◆ TEXT EXCERPT ◆
In dose optimization, patients were randomly assigned to 25 mg of duvelisib twice daily (n = 20) or 75 mg of duvelisib twice daily (n = 13). In dose expansion (n = 101), patients received 75 mg of duvelisib twice daily for 2 cycles, and those who achieved CR, PR, or stable disease continued 25 mg of duvelisib twice daily. Dosing was based on dose-optimization results, indicating that the higher dose could be used to maximize disease control, followed by a lower dose to reduce the likelihood of developing late toxicities.

Pneumocystis jirovecii prophylaxis was required, and herpes simplex and varicella zoster virus prophylaxis were recommended as needed.

Response was evaluated by PET at the start of the second cycle and was continued every 2 months thereafter.

IRC-assessed ORR served as the primary end point. Secondary end points included safety, duration of response (DOR), progression-free survival (PFS), disease control rate––defined as CR, PR, and stable disease for at least 8 weeks––overall survival (OS), and pharmacokinetics.

◆ EXPLORE THE MATERIAL ◆
**1.** From the passage on duvelisib dosing, reproduce the text starting at "Pneumocystis jirovecii prophylaxis" and ending at "2 months thereafter.".
**2.** According to the passage on duvelisib dosing, what dose did patients in dose expansion receive for the first 2 cycles?

(Saved entries)
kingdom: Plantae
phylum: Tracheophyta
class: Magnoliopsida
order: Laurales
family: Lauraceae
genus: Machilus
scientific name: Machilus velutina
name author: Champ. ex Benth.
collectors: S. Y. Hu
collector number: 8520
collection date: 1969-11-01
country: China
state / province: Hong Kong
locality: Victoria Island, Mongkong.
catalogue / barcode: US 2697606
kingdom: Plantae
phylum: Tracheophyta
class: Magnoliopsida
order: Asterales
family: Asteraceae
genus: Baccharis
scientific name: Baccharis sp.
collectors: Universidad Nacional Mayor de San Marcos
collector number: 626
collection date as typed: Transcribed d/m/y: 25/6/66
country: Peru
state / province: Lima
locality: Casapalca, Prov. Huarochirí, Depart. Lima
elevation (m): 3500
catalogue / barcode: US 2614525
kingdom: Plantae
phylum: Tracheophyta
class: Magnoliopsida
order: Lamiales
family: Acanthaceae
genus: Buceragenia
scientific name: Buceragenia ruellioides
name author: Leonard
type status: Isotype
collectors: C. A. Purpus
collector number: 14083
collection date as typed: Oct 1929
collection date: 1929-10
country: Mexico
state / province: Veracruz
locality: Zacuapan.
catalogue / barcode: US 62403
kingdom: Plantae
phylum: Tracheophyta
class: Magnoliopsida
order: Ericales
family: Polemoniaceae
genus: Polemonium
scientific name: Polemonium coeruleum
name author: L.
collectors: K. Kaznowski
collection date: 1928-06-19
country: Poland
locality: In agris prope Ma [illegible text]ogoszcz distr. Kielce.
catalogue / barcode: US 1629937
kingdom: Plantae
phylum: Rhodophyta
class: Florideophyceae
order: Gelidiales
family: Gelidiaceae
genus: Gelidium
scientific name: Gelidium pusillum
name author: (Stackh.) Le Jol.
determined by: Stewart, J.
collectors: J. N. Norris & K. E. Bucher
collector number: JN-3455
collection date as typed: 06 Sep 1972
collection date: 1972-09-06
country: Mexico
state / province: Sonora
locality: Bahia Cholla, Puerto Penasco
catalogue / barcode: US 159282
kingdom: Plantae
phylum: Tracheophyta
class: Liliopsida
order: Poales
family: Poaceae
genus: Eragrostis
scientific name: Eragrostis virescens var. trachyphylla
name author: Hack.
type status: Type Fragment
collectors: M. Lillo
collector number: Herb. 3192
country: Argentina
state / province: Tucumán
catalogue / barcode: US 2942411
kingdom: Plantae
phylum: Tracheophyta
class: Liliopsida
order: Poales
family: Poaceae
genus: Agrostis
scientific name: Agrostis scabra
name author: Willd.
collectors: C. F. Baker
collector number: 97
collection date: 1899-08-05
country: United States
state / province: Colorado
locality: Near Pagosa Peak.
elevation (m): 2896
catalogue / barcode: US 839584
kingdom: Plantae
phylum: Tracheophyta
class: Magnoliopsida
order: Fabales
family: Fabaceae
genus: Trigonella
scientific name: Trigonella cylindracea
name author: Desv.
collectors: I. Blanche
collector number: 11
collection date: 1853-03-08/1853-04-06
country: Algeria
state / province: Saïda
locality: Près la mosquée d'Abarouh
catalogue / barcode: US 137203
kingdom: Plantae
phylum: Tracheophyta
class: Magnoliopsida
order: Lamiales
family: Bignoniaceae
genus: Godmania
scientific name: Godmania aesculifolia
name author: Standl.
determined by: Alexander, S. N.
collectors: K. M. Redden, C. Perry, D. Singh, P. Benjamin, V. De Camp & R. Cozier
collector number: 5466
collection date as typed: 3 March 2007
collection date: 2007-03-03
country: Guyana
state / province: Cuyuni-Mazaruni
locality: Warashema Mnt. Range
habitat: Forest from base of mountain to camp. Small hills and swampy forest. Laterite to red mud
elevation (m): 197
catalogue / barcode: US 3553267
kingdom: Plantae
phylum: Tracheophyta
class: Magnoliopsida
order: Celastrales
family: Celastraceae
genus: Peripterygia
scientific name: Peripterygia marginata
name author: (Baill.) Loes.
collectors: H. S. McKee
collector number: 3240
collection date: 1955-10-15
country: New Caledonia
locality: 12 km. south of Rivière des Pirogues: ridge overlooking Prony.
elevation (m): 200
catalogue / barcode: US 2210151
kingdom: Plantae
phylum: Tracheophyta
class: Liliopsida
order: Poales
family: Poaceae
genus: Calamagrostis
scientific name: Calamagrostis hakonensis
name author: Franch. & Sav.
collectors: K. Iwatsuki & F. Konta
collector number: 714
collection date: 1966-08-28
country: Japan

◆ TASK-BY-TASK OUTPUTS ◆
**1.**
Pneumocystis jirovecii prophylaxis was required, and herpes simplex and varicella zoster virus prophylaxis were recommended as needed.

Response was evaluated by PET at the start of the second cycle and was continued every 2 months thereafter.

**2.** 75 mg of duvelisib twice daily.